→ Text:

========================================================================

WHO to vote on formalising a legally binding pandemic agreement; The latest health stories from around the world

Article by Lalita Panicker, Consulting Editor, Views and Editor, Insight, Hindustan Times, New Delhi 

At the end of May, 194 member states of the World Health Organization (WHO) will meet for the World Health Assembly. Negotiations underway now will determine whether they vote then to adopt a pandemic agreement. www.science.org/doi/10.1126/science.adq1055?utm_source=sfmc&utm_medium=email&utm_content=alert&utm_campaign=SCIeToc&et_rid=785235729&et_cid=5199970 

For the past 2 years, discussions have focused on spelling out essential components of a robust and equitable architecture for pandemic preparedness and response. Despite this, talks have failed to produce sufficient consensus on a detailed draft, prompting the intergovernmental negotiating body to propose a “streamlined” version. The new text, released on 16 April, consolidates provisions for research and development, technology transfer, pathogen access and benefit sharing (including pandemic products such as medicines and vaccines), with many particulars deferred to future procedures. Ultimately, success of the agreement will depend on these details and implementation. Nevertheless, member states shouldn’t bypass the consensus reached to date, but continue progress to adopt this agreement. 

The new draft establishes core obligations and institutional arrangements necessary for pandemic prevention, preparedness, response, and, to some extent, recovery. It substantially refines provisions on surveillance and preparedness (including a monitoring and evaluation system), retaining those for a health workforce. The simplified articles call for parties (states or regional economic organizations that consent to be bound by the agreement) to promote timely and equitable access to pandemic products that result from government-funded research and development. Similarly, parties must publish relevant provisions of agreements they enter into to purchase pandemic products. Other articles cover geographic diversification for producing pandemic products, technology transfer, and a global supply chain and logistics network.

========================================================================

→ Exercise data:
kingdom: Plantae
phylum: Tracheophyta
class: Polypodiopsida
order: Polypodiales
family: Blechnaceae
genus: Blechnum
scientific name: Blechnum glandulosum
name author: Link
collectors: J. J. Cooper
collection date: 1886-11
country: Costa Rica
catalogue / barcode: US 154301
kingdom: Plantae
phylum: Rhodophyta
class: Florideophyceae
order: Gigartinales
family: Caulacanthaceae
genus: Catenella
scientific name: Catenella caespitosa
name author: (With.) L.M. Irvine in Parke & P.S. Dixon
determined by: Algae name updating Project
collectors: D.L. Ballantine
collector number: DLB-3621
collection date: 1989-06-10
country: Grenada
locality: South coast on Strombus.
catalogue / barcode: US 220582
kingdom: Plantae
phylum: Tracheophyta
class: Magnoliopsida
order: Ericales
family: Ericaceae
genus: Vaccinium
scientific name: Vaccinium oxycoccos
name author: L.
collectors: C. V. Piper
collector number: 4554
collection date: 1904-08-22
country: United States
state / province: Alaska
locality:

========================================================================

→ Task prompt: Reproduce the stretch of the pandemic agreement article from "The new draft" through "and logistics network.". The listing is drawn from a different source than the text.

→ Exercise output:
The new draft establishes core obligations and institutional arrangements necessary for pandemic prevention, preparedness, response, and, to some extent, recovery. It substantially refines provisions on surveillance and preparedness (including a monitoring and evaluation system), retaining those for a health workforce. The simplified articles call for parties (states or regional economic organizations that consent to be bound by the agreement) to promote timely and equitable access to pandemic products that result from government-funded research and development. Similarly, parties must publish relevant provisions of agreements they enter into to purchase pandemic products. Other articles cover geographic diversification for producing pandemic products, technology transfer, and a global supply chain and logistics network.